■ DOCUMENT:
2026-02-18 Thread Matt Juntunen
Hello,

I did the 1.0.0 release of commons-geometry and some of the additional,
unreleased functionality shortly afterward. My personal life changed quite
a bit a few years ago and I haven't had the time or energy to keep pushing
on it. I'd be happy to discuss the current functionality and see if any of
it fits with what you're working on.

Regards,
Matt J

On Wed, Feb 18, 2026 at 9:11 PM Gilles Sadowski 
wrote:

> Hi.
>
> Le mer. 18 févr. 2026 à 22:57, Johann Sorel via dev
>  a écrit :
> >
> > Hello,
> >
> > I am Johann Sorel, working on the Apache SIS (Spatial Information
> > System) project.
> >
> > In the project we have growing needs for advanced math, array, geometry,
> > scene capabilities.
> > Since we did not find what we need in other projects, we are developing
> > them.
> >
> > The logical action would be to have those in the appropriate Apache
> > project, such as Apache commons Math and Geometry.
> > But those look abandoned.
>
> Neither "Commons Math" nor "Commons Geometry" are abandoned.
> The latter was spun off from the former, with enhanced performance
> and new features.
>
> > - commons-math3 latest is from 2016
>
> The 3.x line is not supported anymore.
>
> > - commons-math4 beta is from 2022
>
> Math v3.x (and earlier) was monolithic (and became bloated).
> Version 4 aimed at modularization, while several components
> were spun off (with improved design and for better maintenance):
>  * Commons Geometry
>  * Commons RNG
>  * Commons Numbers
>  * Commons Statistics
>
> The overhaul of the remaining "legacy" packages of "Math" is
> work-in-progress, but has stalled...
>
> > - commons-geometry1 is from 2021
>
> It has been stable since then.

■ DATASET:
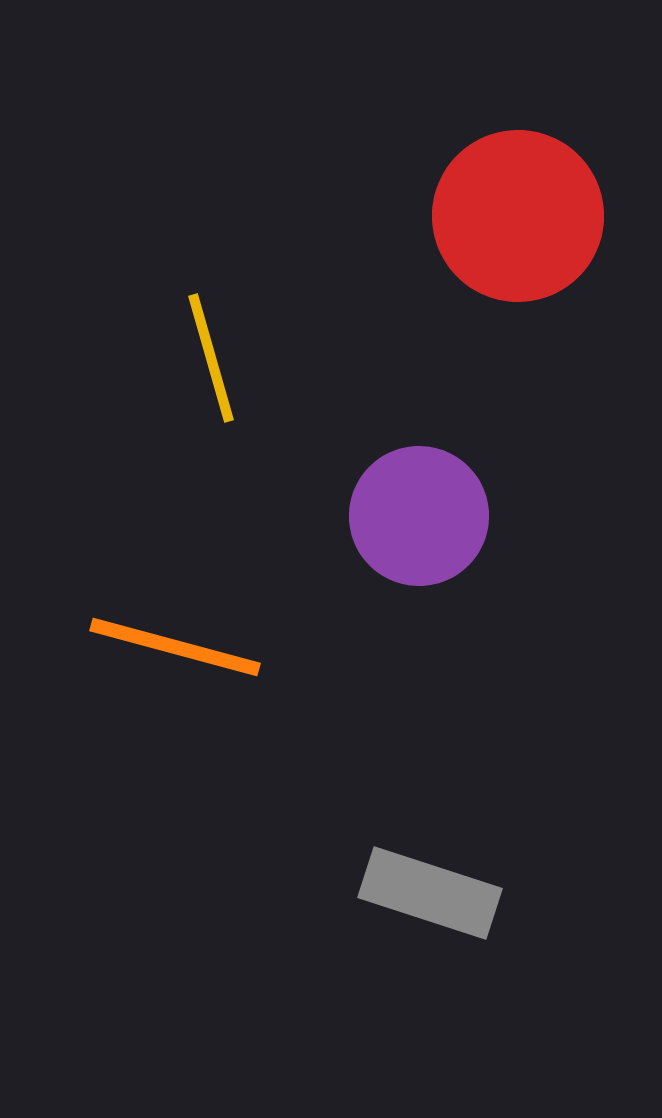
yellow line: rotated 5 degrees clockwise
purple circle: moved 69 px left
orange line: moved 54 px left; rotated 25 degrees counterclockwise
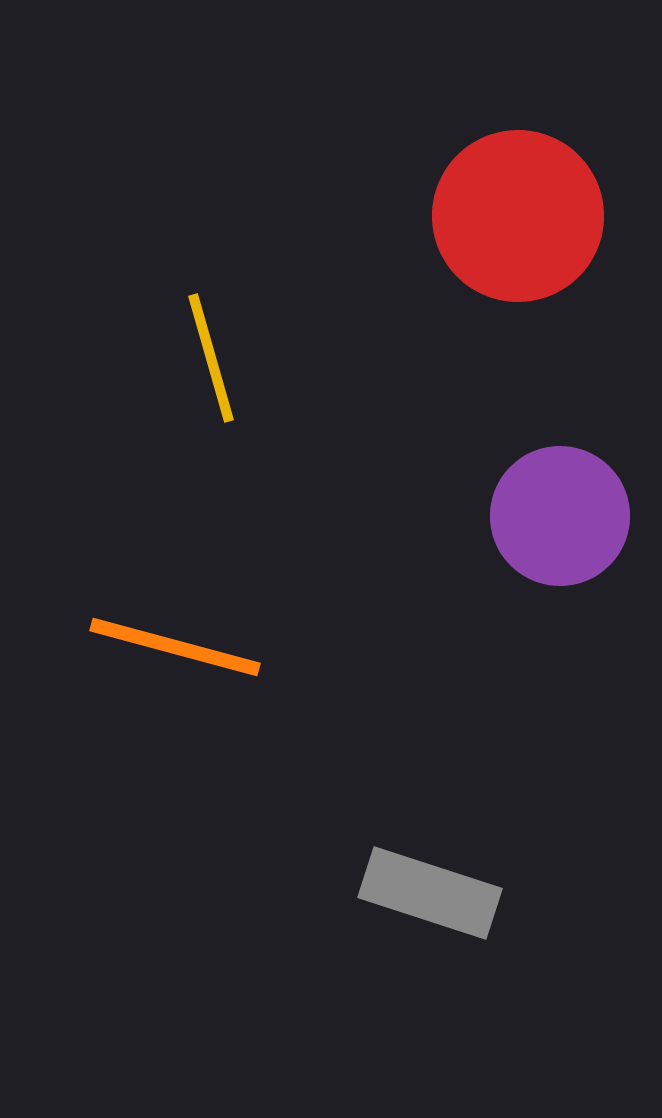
purple circle: moved 141 px right
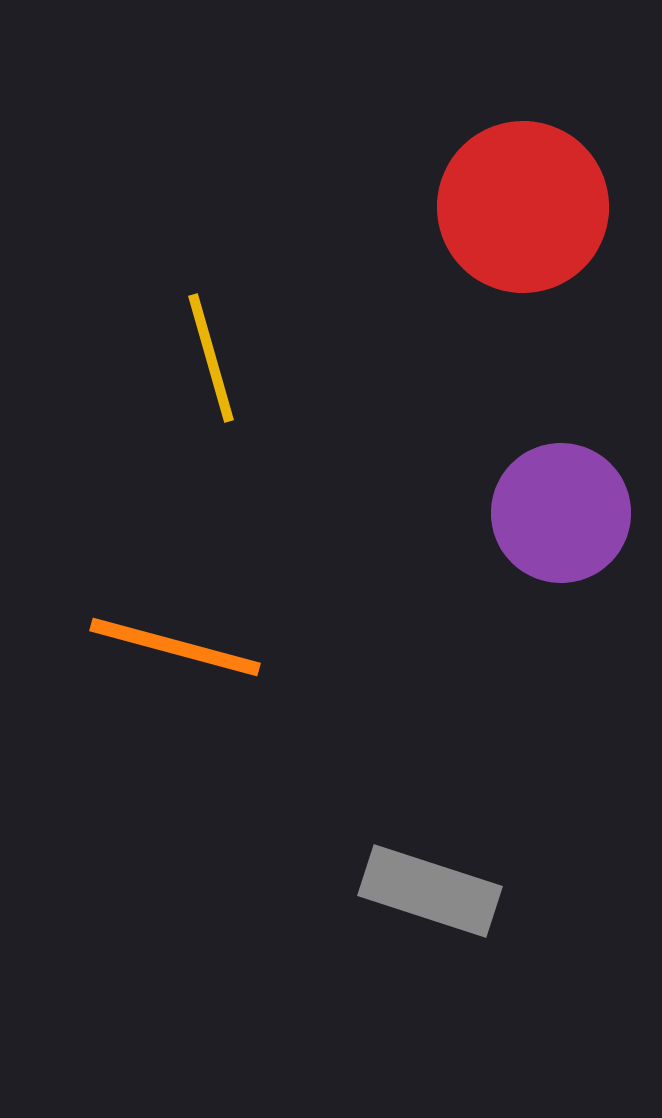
red circle: moved 5 px right, 9 px up
purple circle: moved 1 px right, 3 px up
gray rectangle: moved 2 px up
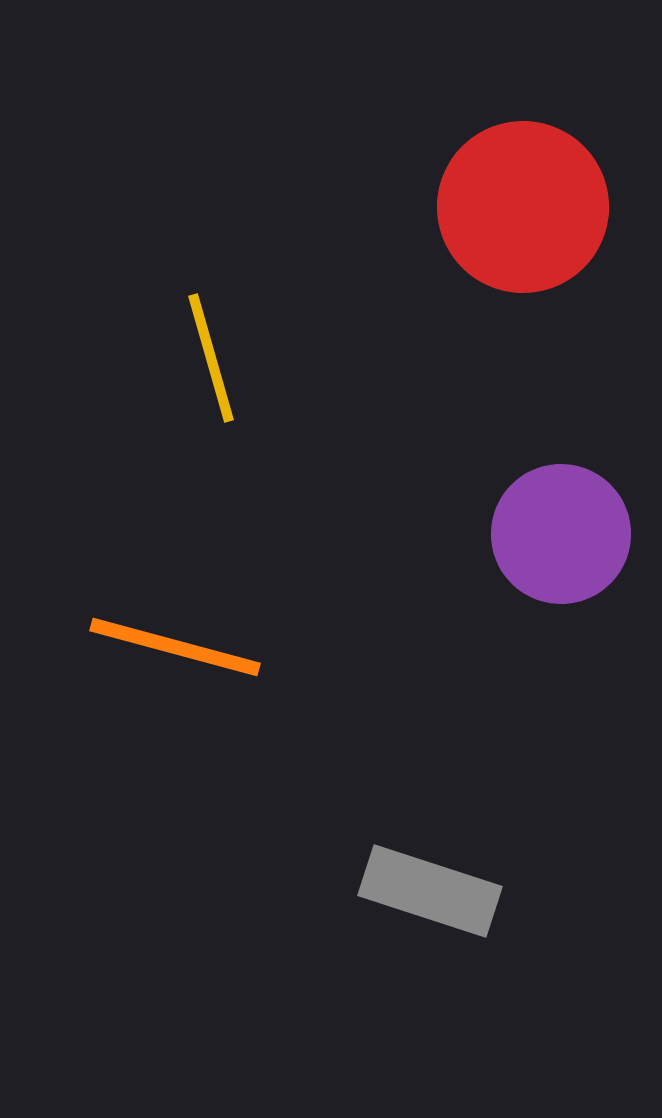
purple circle: moved 21 px down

■ PROBLEMS TO WORK ON:
(A) Edit the records of shape movements and rotations so that every "purple circle" becomes "green circle", keeping all other wording the same. Give the revised lines without the picture markers.
(B) Pick up the mailing-list thread about the state of Commons Math and Commons Geometry and continue it from the last line shown.

■ RESPONSES FOR EACH TASK:
(A)
yellow line: rotated 5 degrees clockwise
green circle: moved 69 px left
orange line: moved 54 px left; rotated 25 degrees counterclockwise
green circle: moved 141 px right
red circle: moved 5 px right, 9 px up
green circle: moved 1 px right, 3 px up
gray rectangle: moved 2 px up
green circle: moved 21 px down

(B)
>
> >
> > Are those replaced ?
>
> No.
>
> > have they been merged in another project ?
>
> No.
>
> You are welcome to revive development. :-)
>
> Regards,
> Gilles
>
> -
> To unsubscribe, e-mail: [email protected]
> For additional commands, e-mail: [email protected]
>
>


Re: Current state of Apache Commons Math and Geometry

2026-02-18 Thread Gilles Sadowski
Hi.

Le mer. 18 févr. 2026 à 22:57, Johann Sorel via dev
 a écrit :
>
> Hello,
>
> I am Johann Sorel, working on the Apache SIS (Spatial Information
> System) project.
>
> In the project we have growing needs for advanced math, array, geometry,
> scene capabilities.
> Since we did not find what we need in other projects, we are developing
> them.
>
> The logical action would be to have those in the appropriate Apache
> project, such as Apache commons Math and Geometry.
> But those look abandoned.

Neither "Commons Math" nor "Commons Geometry" are abandoned.
The latter was spun off from the former, with enhanced performance
and new features.

> - commons-math3 latest is from 2016

The 3.x line is not supported anymore.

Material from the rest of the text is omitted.